VER VIDEO – ¿Tendrías sexo con un atractivo hombre o mujer que no conoces? Experimento científico averigua

Preguntarle a un extraño a quemarropa si quiere tener sexo contigo aporta respuestas diametralmente opuestas según el sexo del que pregunta. 

En los 70, el psicólogo Russell Clark afirmó durante una conferencia que cualquier mujer (“guapa o no”) podía tener sexo cuando quisiera: sólo tenía que extender su dedo índice y decirle a cualquier hombre “ven a mi habitación esta noche”. Esto generó violentas reacciones en su audiencia, por lo que Clark decidió probar su punto con un experimento de campo.

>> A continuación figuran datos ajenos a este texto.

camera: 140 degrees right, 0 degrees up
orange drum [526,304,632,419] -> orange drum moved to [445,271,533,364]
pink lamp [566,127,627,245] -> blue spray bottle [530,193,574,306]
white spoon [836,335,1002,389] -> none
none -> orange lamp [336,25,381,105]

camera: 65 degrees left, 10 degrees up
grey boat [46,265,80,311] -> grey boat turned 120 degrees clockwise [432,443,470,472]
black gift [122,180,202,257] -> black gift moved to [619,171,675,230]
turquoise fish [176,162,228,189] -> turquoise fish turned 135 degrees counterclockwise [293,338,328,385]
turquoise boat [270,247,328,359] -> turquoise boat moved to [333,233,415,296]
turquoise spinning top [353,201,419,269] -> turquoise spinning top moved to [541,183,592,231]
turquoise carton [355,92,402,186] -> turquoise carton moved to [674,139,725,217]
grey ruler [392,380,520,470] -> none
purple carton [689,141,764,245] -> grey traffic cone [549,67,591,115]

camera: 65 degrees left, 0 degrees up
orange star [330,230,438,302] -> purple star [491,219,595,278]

En la primavera de 1978, cinco mujeres y cuatro hombres (todos miembros de un equipo de investigadores liderado por Clark) recorrieron el campus de la Universidad Estatal de Florida buscando a miembros del sexo opuesto que, según sus propios criterios, consideraran atractivos. “Te he estado mirando por ahí”, les dirían los investigadores, “y te encuentro muy atractivo”, o atractiva, según el caso. Luego les preguntarían en una voz calmada y actitud neutral una de tres preguntas: “¿Saldrías conmigo esta noche?”, “¿Vendrías a mi departamento esta noche?” o “¿Te irías a la cama conmigo esta noche?”

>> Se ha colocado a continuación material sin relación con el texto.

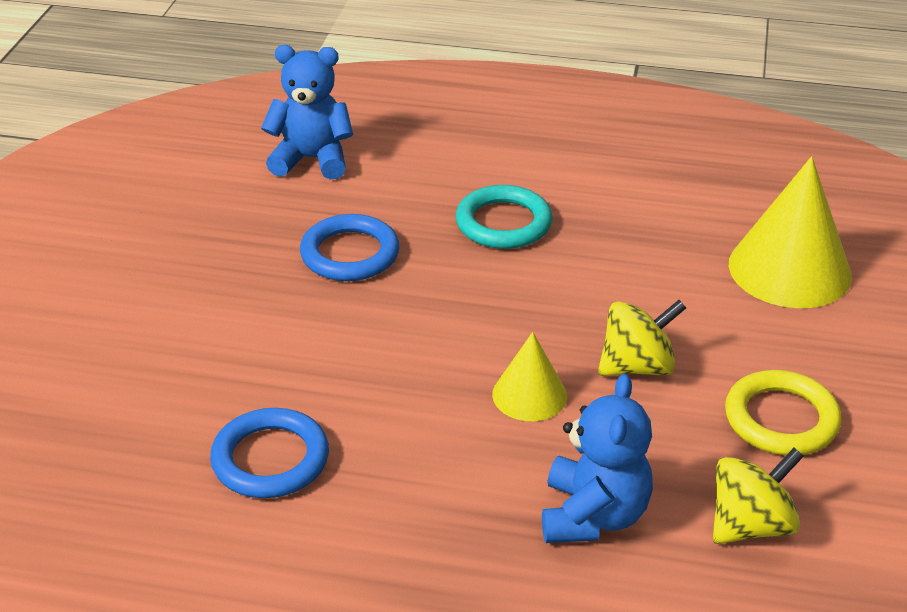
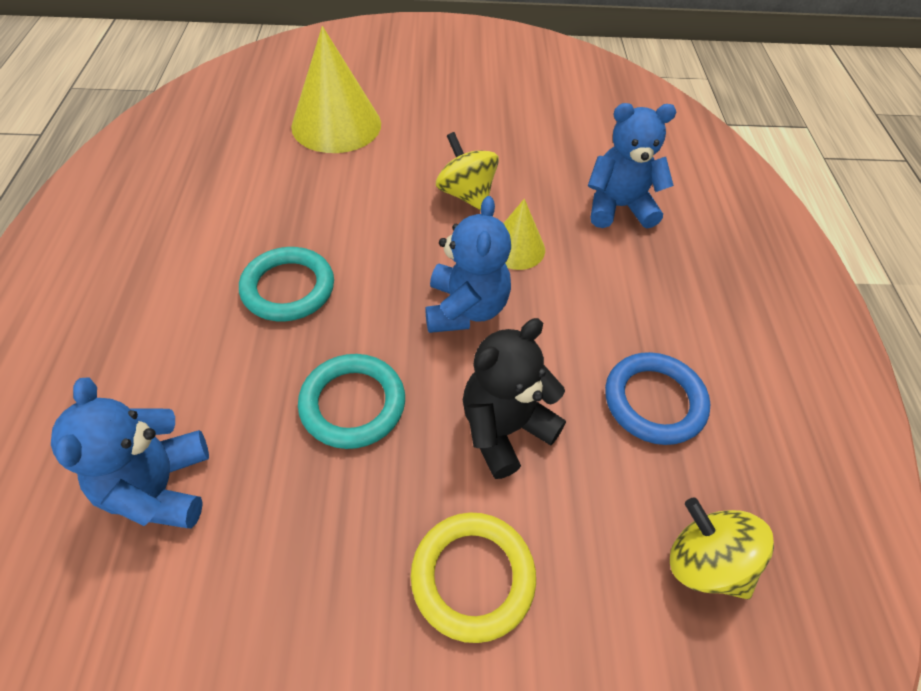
camera: 105 degrees left, 15 degrees up
blue ring [300,214,400,281] -> turquoise ring [298,354,405,449]
yellow spinning top [713,448,804,544] -> yellow spinning top moved to [670,498,774,599]
yellow ring [725,370,842,455] -> yellow ring moved to [411,512,536,643]
none -> blue teddy bear [425,196,511,333]
none -> black teddy bear [463,318,566,479]

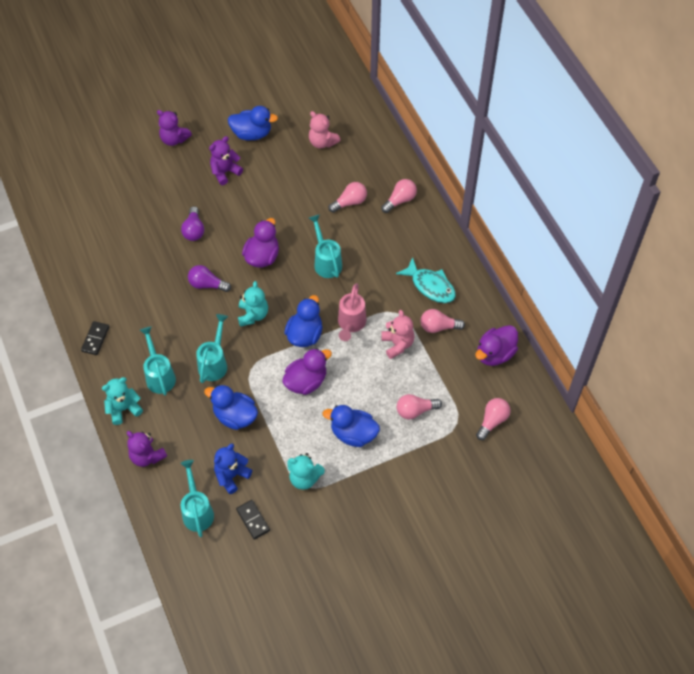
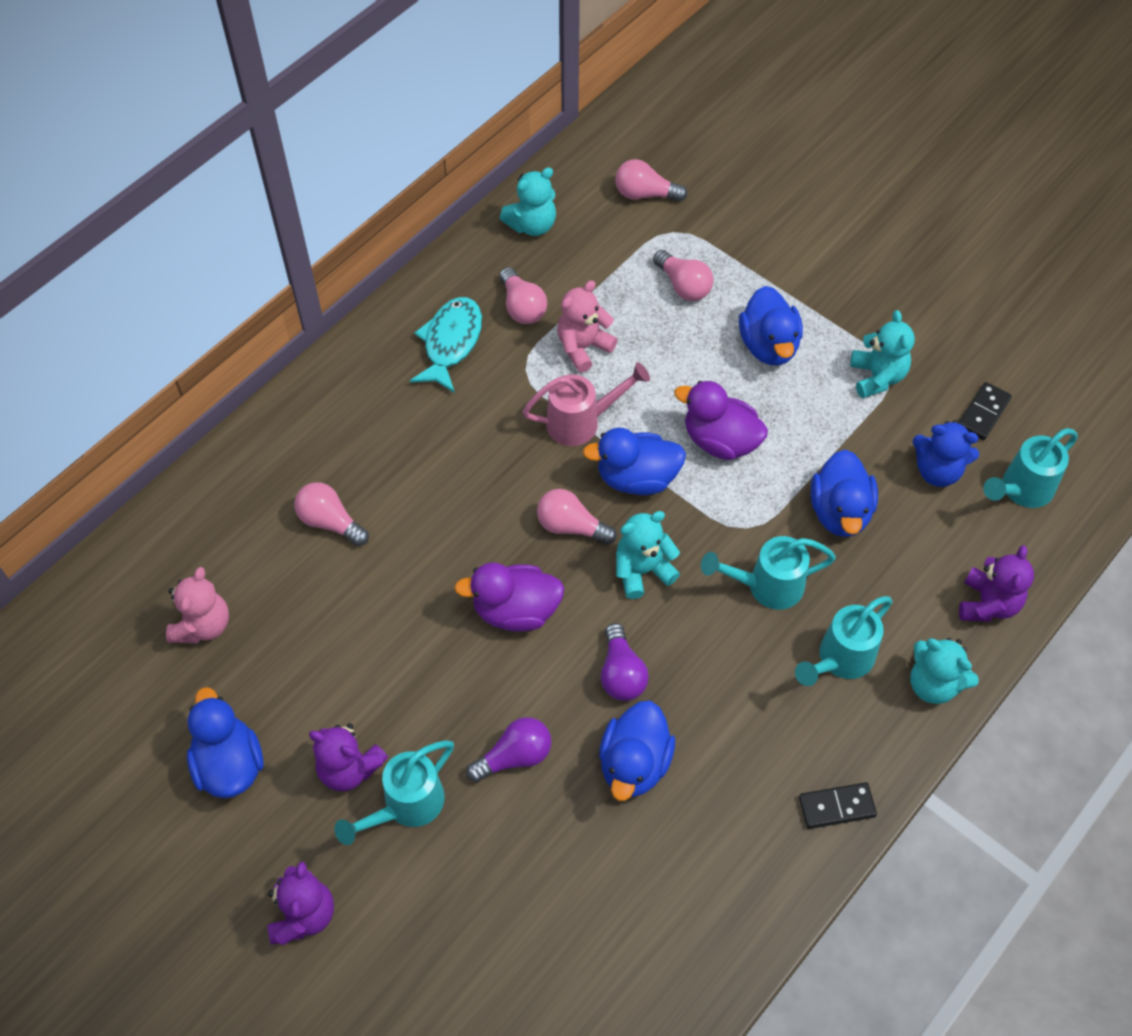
camera: 115 degrees left, 0 degrees up
turquoise watering can [309,215,342,278] -> turquoise watering can moved to [335,740,454,845]
pink light bulb [381,179,417,213] -> pink light bulb moved to [537,489,617,545]
purple duck [475,325,518,366] -> turquoise teddy bear [500,167,556,236]
none -> blue duck [599,701,675,801]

Los fascinantes (y esperables) resultados fueron publicados hasta 1988, luego de ser rechazados por varias revistas científicas, que cuestionaron el protocolo y la utilidad de los resultados de esta investigación. ¿Cuáles fueron los resultados? De 96 sujetos abordados (48 hombres y 48 mujeres) más o menos la mitad aceptó salir en una cita con el investigador encubierto. Sin embargo, ninguna mujer aceptó irse a la cama con los entrevistadores masculinos, y sólo una aceptó visitar el departamento de uno de ellos. Por el lado de las mujeres, casi tres cuartos de los sujetos interrogados estuvieron dispuestos a irse con las investigadoras.
El experimento fue publicado finalmente en 1988 en el Journal of Psychology and Human Sexuality, y recibido por la comunidad científica sin mucho entusiasmo. Clarke (acompañado de su colega Elaine Hatfield) tuvo que replicar el experimento para dar cuenta del paso del tiempo (y de factores sociales que pudieran afectar la decisión de los sujetos, como el movimiento por los derechos civiles de las mujeres y el auge del SIDA), pero los resultados fueron casi idénticos: tres de cada cuatro hombres aceptaría tener sexo con una mujer desconocida, mientras que ninguna mujer aceptaría irse con un hombre al azar.
Pero lo que comienza como ciencia, el Internet lo vuelve parodia. La página whatever replicó el experimento en una escala mucho menor, con las ventajas del video, donde una chica le pide a completos extraños que tengan sexo con ella. Sobra decir que en treinta años pocas cosas han cambiado.